A quote from the Daily Telegraph about French intellectuals:


"What would the French do without their intellectuals? Holding court in the cafe rather than the lecture hall, surrounded by female admirers, they philosophise, glass in hand and cigarette smouldering, less to instruct than to entertain. Ever since Jean-Paul Sartre, this archetypal figure has held the Gallic imagination in thrall...

...Most French intellectuals of the last century got away with toadying to totalitarian tyranny, or with corrupting younger generations, or with obscure and pretentious charlatanry - often all three. Levy's chief crime, for his peers, is to be too rich, too famous, too bourgeois.
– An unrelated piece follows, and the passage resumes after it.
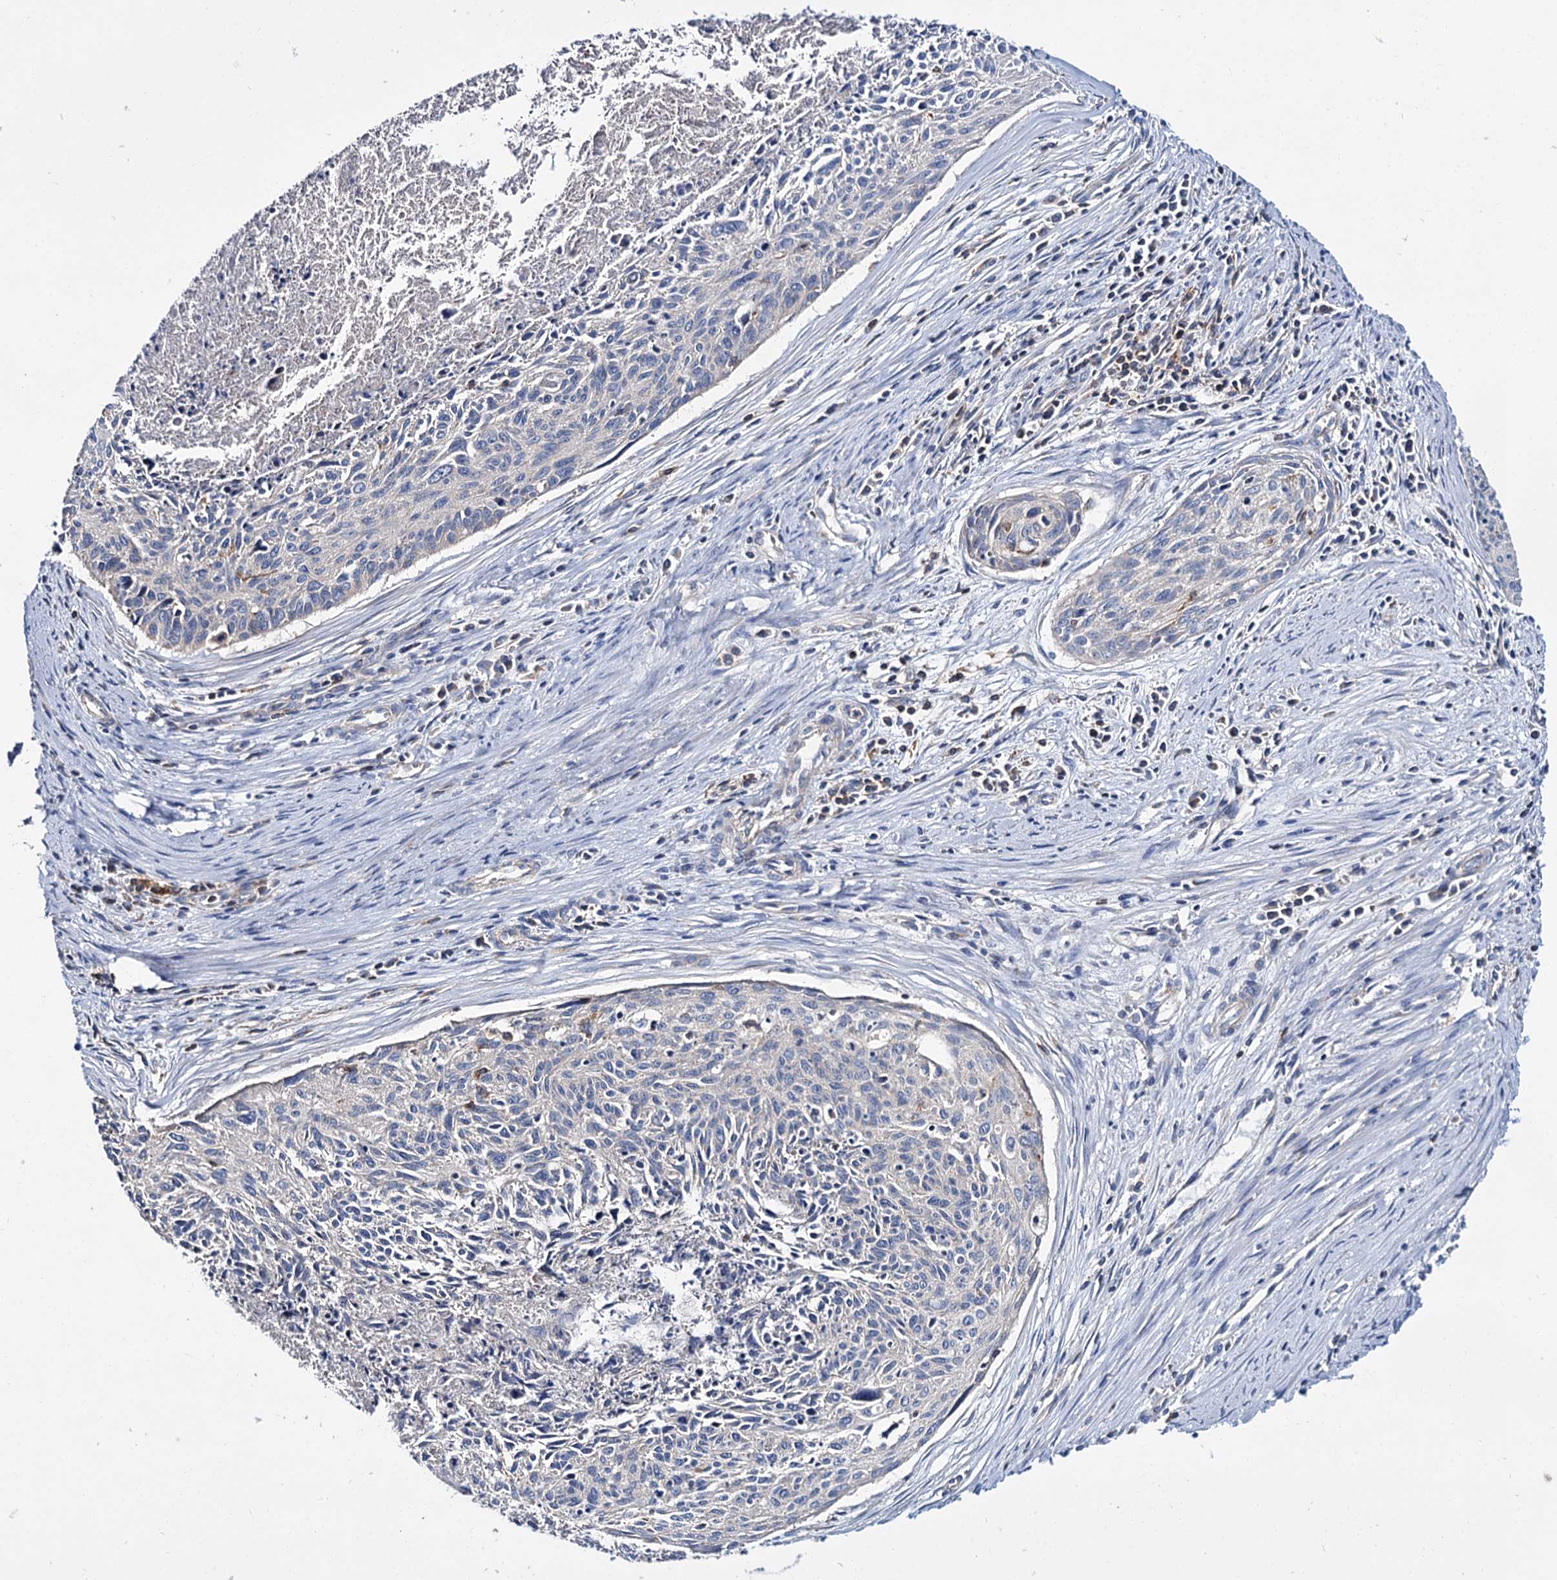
{"staining": {"intensity": "negative", "quantity": "none", "location": "none"}, "tissue": "cervical cancer", "cell_type": "Tumor cells", "image_type": "cancer", "snomed": [{"axis": "morphology", "description": "Squamous cell carcinoma, NOS"}, {"axis": "topography", "description": "Cervix"}], "caption": "This is an immunohistochemistry histopathology image of human squamous cell carcinoma (cervical). There is no staining in tumor cells.", "gene": "UBASH3B", "patient": {"sex": "female", "age": 55}}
That, at least, is progress."


'Corrupting younger generations'. What on earth does that mean?

The same as it did when the charge was levelled against Socrates.

Asking too many questions?

| Posted by Gary Sauer-Thompson at 11:35 AM | | Comments (2)
Comments

Comments

Proof that stereotypes can survive for millenia... but strangely it's continental philosophers that seem always to get accused of falling prey to the cult of personality. Going to the AAP conference easily disabused me of that myth... David Chalmers is as much a rock star as Derrida ever was.

I've always thought analytic philosophy did have trouble understanding itself and the way it is shaped by history, culture, power and society.

This is a classic example of cultural self-delusion. I've always thought they cling to their (conceptual analysis or scientific) image of philosophy as the work of gods, and do not see the way they are swept along and shaped by history.

Eg.They frequently say they practice Anglo-American philosophy, and then say that they are universal and so have nothing to do with a romantic nationality, which they,as men of the enlightenment, despise as violent, raw political emotion. In the very next breathe they attack the nationalistic Germans and the French with much hostility and vitriol in order to defend a pure Anglo-American philosophy from contamination.

Then then say that philosophy (they really mean their kind) has nothing to do with rhetoric. It is pure logic and argument.

Suitable case for diagnosis and treatment me thinks.